New Biology to Fight Cancer

Tremendous strides also have been made in the treatment of pediatric cancer in the last 40 years, thanks in large part to remarkable advances in genetics, molecular biology, and diagnostics. Packard scientists will be at the forefront of this scientific revolution that is expected to accelerate in the 21st century. With the Campaign's backing, the Hospital recently established the Cancer Biology Program, the laboratory research component of the Cancer and Blood Diseases Center of Excellence.

Michael Cleary, M.D., a professor of pathology and pediatrics, has been chosen to lead the new program. An expert on the role of cancer genes in the development of leukemia, Cleary is also the first person to hold the Lindhard Family Professorship in Pediatric Cancer Biology at Stanford.

"The Center for Cancer and Blood Diseases is committed to outstanding clinical care and research," says Harvey J. Cohen, M.D., Ph.D., chief of staff of Packard Hospital and chair of Stanford's Department of Pediatrics.

"The Cancer Biology Program was the missing link in our research effort," Cohen adds. "Now we're in place to take the new biology that's developed in the last 20 years and translate it to improve the survival rates of children with cancer."

Julien Sage, Ph.D., a recent additionl to Packard's newly established Cancer Biology Program, prepares genomic DNA from a mouse tumor. Sage's lab studies the mechanisms of how normal cells transform into cancers, focusing on the retinoblastoma (Rb) family of tumor suppressor genes.

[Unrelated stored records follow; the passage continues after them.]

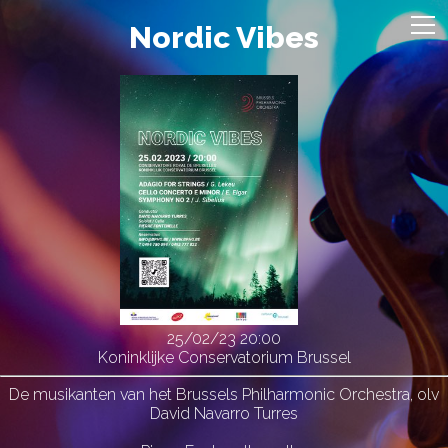
Nordic Vibes
25/02/23
20:00
Koninklijke Conservatorium Brussel
De musikanten van het Brussels Philharmonic Orchestra, olv
David Navarro Turres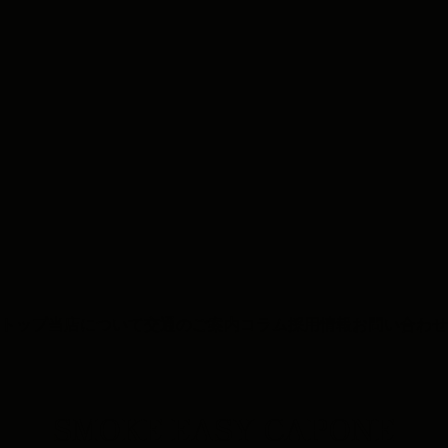
トップ
当店について
交通のご案内
コラム
採用情報
お問い合わせ
SMOKE EASY CAPONE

The first scientist recruited for the Cancer Biology Program is Julien Sage, Ph.D., an assistant professor of pediatrics and genetics, who came to Stanford from MIT in January 2004. "There’s a lot of very good basic science here," Sage says. "But we're also right next to a hospital, and when you do cancer biology, it's always important to know what the doctors do or say, and what the patients look like, to determine how well we're doing in basic research."

Sage's research focuses on answering a fundamental question: How does cancer initiate? To find out, he and his colleagues study the role of tumor suppressor genes in retinoblastoma – a cancer of the retina that usually appears in early childhood. A rare disease, retinoblastoma is treatable by surgery and chemotherapy if caught in the early stages.

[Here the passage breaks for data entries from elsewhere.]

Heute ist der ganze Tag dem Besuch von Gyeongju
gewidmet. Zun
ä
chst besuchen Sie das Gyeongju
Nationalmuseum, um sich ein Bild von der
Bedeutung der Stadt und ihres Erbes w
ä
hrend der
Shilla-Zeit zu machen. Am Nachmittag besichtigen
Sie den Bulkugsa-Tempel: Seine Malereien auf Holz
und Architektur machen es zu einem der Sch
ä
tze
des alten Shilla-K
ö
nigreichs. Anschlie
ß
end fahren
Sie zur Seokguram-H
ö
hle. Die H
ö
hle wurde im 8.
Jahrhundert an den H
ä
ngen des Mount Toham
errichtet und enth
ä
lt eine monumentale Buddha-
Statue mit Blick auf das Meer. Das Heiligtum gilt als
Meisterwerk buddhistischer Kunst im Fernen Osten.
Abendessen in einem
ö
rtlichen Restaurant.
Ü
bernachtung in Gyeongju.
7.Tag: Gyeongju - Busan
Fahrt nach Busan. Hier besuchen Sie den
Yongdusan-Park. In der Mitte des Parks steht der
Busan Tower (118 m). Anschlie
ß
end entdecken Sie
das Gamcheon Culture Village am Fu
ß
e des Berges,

Sage believes that understanding how these tumors develop in mice will provide important insights into other cancers as well. "It's hard for doctors to see how a tumor starts," he explains. "But with the mouse you have the possibility of dissecting at the stage right after initiation. With a mouse tumor, you also can do molecular analysis of potential drugs and see how and why they killed the tumor."

A native of France, Sage is surprised and delighted that so many Americans embrace the idea of translational medicine and scientific research in general. "Unlike Europe, here people are into science, and that's great," he says. "I'm amazed by how much money people give, and it makes science so much easier. At Stanford, new technologies are developed every day. Being here, you're always feeling the buzz of Silicon Valley. You don't want to miss the train basically. You don't want to be two years behind."

Adds Longaker: “I'm an M.D. by training, so I'm not doing this solely for the sake of developmental biology and genetics. We want to change the way we treat children. That's our mission.”